Time Is Running Out in Syria: World Leaders

A world conference accepted a U.N.-brokered peace plan that calls for the creation of a transitional government in Syria, but at Russia's insistence the compromise agreement left the door open to Syria's president being part of it.

representatives of the five permanent members of the UN Security Council — China, France, Russia, the United Kingdom and the United States — along with Turkey, Kuwait, and Qatar, reached an agreement during a conference in Geneva that a transitional government should be set up in Syria, but the question of whether President Bashar al-Assad will step down was left undecided.
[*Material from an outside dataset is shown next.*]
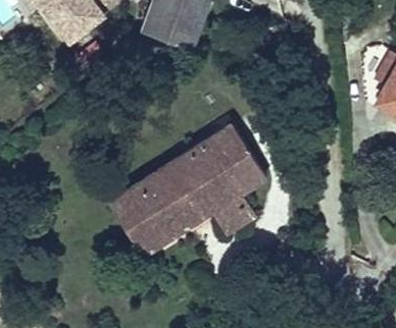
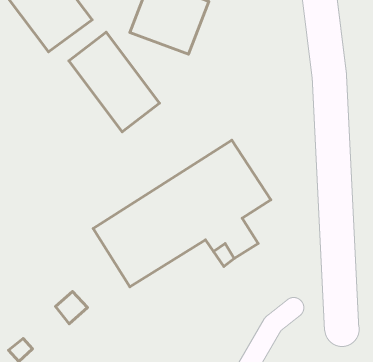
building: none -> [69,32,159,132]

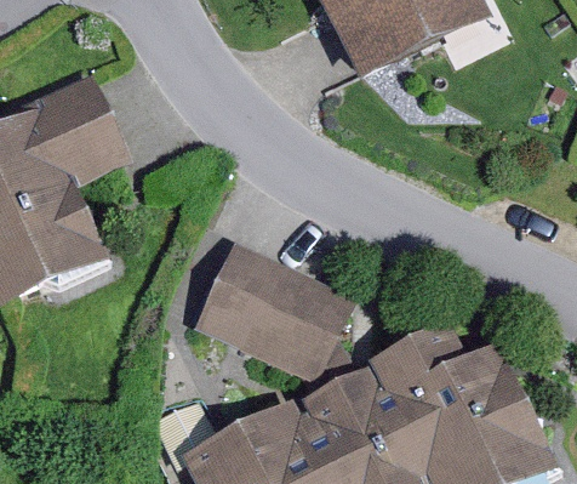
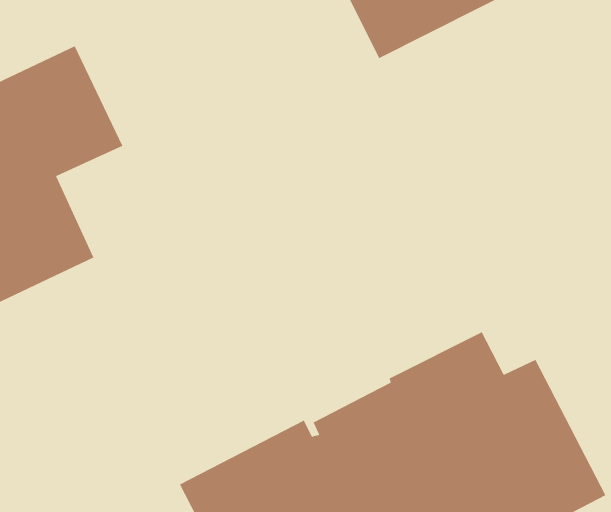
building: [195,239,356,377] -> none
The U.S. backed away from insisting that the plan should explicitly call for President Bashar Assad to have no role in a new Syrian government, hoping the concession would encourage Russia to put greater pressure on its longtime ally to end the violent crackdown that the opposition says has claimed more than 14,000 lives.
The crisis talks were called by the Arab League and UN special envoy Kofi Annan, who told the press in his concluding remarks: “It is for the people to come to a political agreement but time is running out.
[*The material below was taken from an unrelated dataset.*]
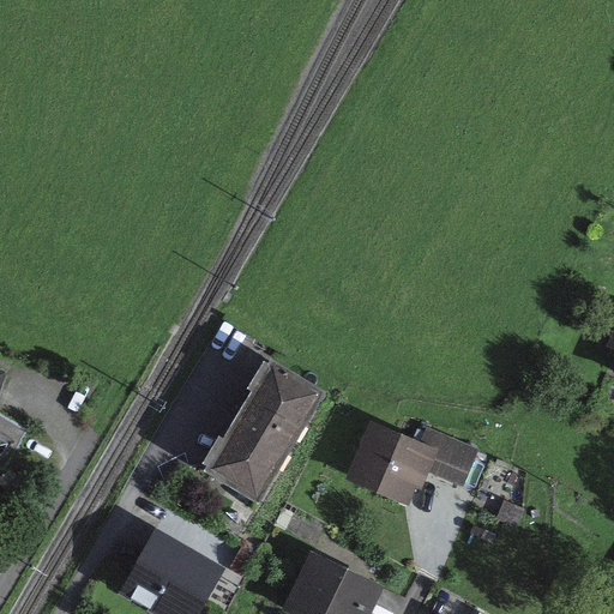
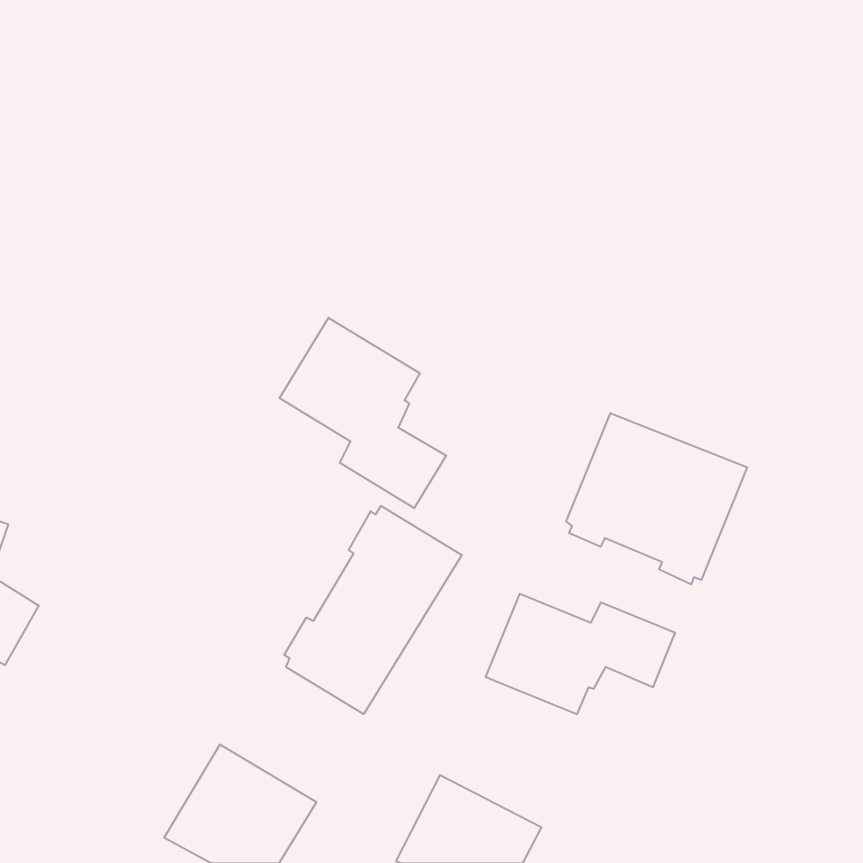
building: none -> [280,318,446,508]
building: none -> [566,413,747,584]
Syrian opposition figures immediately rejected any notion of sharing in a transition with Assad, though the agreement also requires security force chiefs and services to have the confidence of the people. Assad's government had no immediate reaction, but he has repeatedly said his government has a responsibility to eliminate terrorists and will not accept any non-Syrian model of governance.
U.S. Secretary of State Hillary Clinton insisted on Saturday that Assad would still have to go, saying it is now incumbent on Russia and China to show Assad the writing on the wall" and help force his departure.
President Bashar Assad “will still have to go, he will never pass the mutual consent test given the blood on his hands.
“It is now incumbent on Russia and China to show Assad the writing on the wall,” Clinton said.
Kofi Annan was appointed the special envoy in February, and in March he submitted a six-point peace plan that he said the Assad regime accepted. It led to the April 12 cease-fire agreement that failed to hold.
The U.N. plan calls for establishing a transitional government of national unity, with full executive powers, that could include members of Assad's government and the opposition and other groups. It would oversee the drafting of a new constitution and elections.
Annan said following the Geneva talks that "it is for the people of Syria to come to a political agreement.
The way things have been going thus far — we are not helping anyone,” Annan said, according to The Associated Press. “Let us break this trend and start being of some use.
Rami Abdul-Rahman, director of the Britain-based Syrian Observatory for Human Rights, said following the agreement that no member of the Syrian opposition will accept to be part of a transitional government while Assad is still in power.
"Assad's staying in power will mean the continuation of the bloodshed in Syria," he said.